Estelle, fiaba senza lieto fine

Il racconto di Massimo Piccolo pubblicato nella collana “I Narratori” di Cuzzolin Editore

“Tanto tempo fa, in un castello a picco sul mare, viveva una bellissima principessa di nome Estelle”. Questo è l’inizio di “Estelle”, racconto di Massimo Piccolo pubblicato nella collana “I Narratori” di Cuzzolin Editore, che ha come sottotitolo “Storia di una principessa e di un suonatore di accordìon”.
Il racconto, pur partendo come tale, non è quello di una storia d’amore, ma di una storia di vita, di vite nelle quali basta l’ingresso di una persona, di una singola persona, anche solo per pochi giorni, per far sì che tutto cambi. In bene o in male.
L’opera nasce come una fiaba, e come una fiaba continua, come un sussurro cantilenante raccontato dalle mamme ai bambini. E come ogni favola della buonanotte, quanto il piccolo è immerso in quel momento tra la veglia e il sonno, non importa quello che viene detto, importa il come. Il come di Massimo Piccolo è magistrale.

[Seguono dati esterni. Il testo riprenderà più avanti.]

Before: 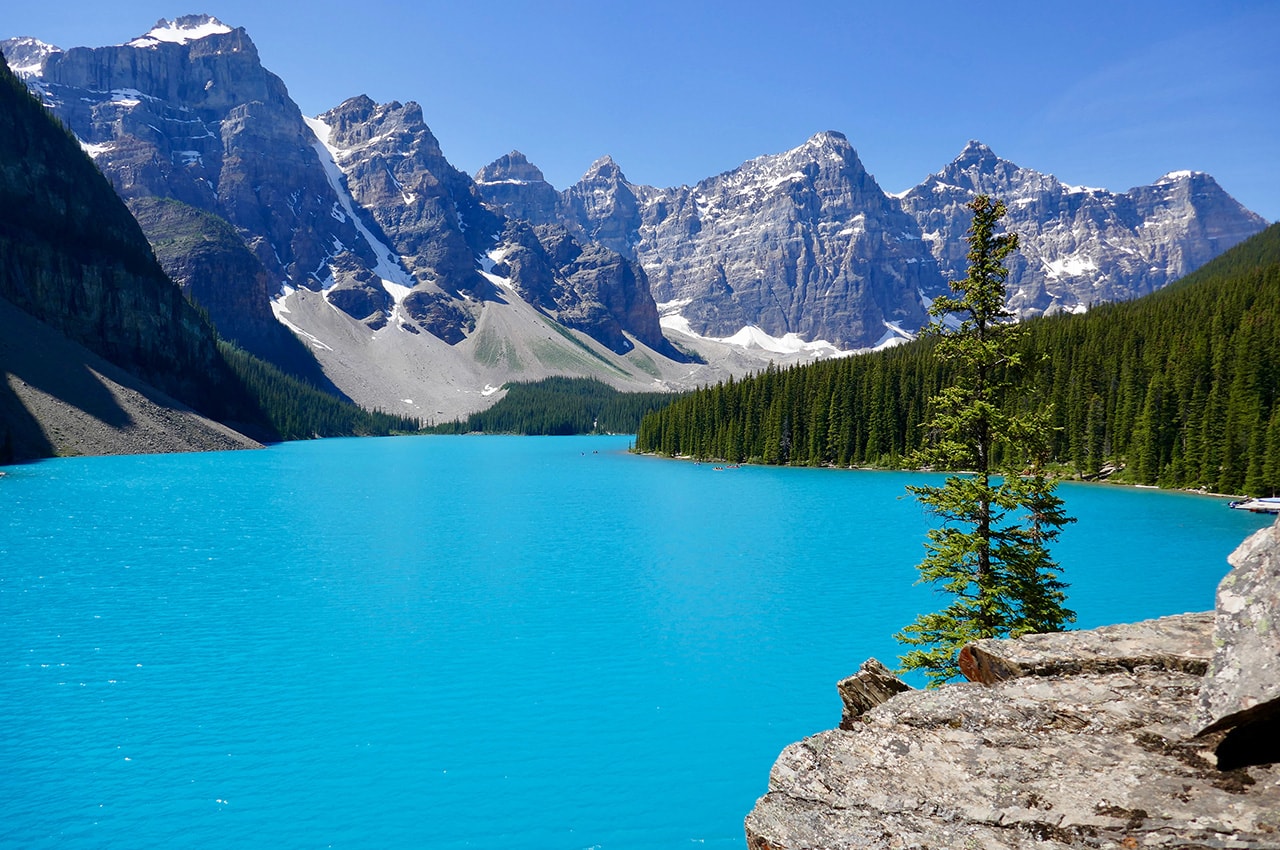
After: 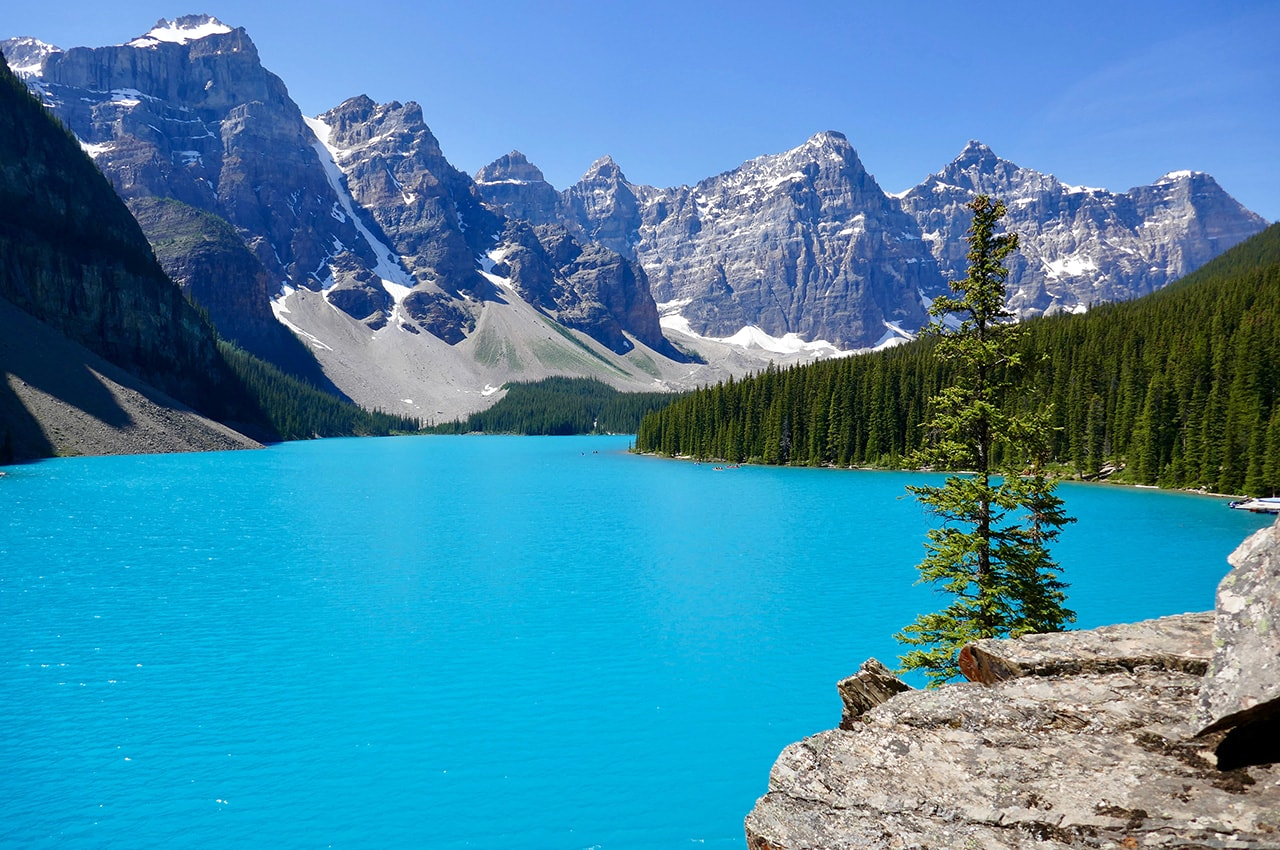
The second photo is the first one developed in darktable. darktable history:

Non bisogna fraintendere, il racconto è parecchio interessante, e a una prima parte forse un po’ avara di sorprese contrappone, con il colpo di metà narrazione, una seconda parte totalmente nuova e innovativa. Ma è l’ambientazione la vera protagonista del racconto, l’atmosfera da fiaba nella quale il lettore si cala totalmente, immaginando Juan come un novello Pifferaio Magico ed Estelle come una delle tante principesse delle fiabe incapaci di salvarsi da sole. Da quest’atmosfera fiabesca è difficile uscire, forse impossibile senza l’abile ponte con la realtà che è rappresentato dal finale, che ci ricorda che la vita vera è quella che viviamo tutti i giorni, e che le fiabe non hanno sempre il loro “per sempre felici e contenti”.

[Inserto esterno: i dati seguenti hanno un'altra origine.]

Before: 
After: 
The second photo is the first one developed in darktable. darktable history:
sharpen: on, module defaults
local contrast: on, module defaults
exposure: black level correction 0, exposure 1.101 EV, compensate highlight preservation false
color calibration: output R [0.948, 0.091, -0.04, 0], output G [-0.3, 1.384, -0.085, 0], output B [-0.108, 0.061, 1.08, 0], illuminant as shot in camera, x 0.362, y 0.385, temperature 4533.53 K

Le descrizioni dei luoghi e delle persone fatte da Massimo Piccolo non sono mai pesanti, cullano il lettore nella rilassante sensazione che ogni parola, ogni segno di interpunzione, siano messi esattamente dove devono essere. La spiegazione di parole arcaiche o poco note al lettore (ad esempio nomi di venti o di uccelli, ma anche lo stesso accordìon del sottotitolo) viene lasciata alle note a piè pagina, scelta particolarmente apprezzata per la sua attenzione a non stravolgere la musicalità del testo.
Nel complesso l’opera è un piccolo capolavoro, lo stile di “Estelle” ricorda quello di un romanzo di Mathias Malzieu, o di un film d’animazione di Tim Burton. Sembra di ritrovarsi in una fiaba, che però è qualcosa di totalmente diverso da una fiaba, nella cui atmosfera ovattata avvengono eventi terribili e in cui i personaggi sono chiamati a fare scelte ben più importanti di quelle che vengono narrate in un sussurro dalle mamme ai piccoli prima di addormentarsi.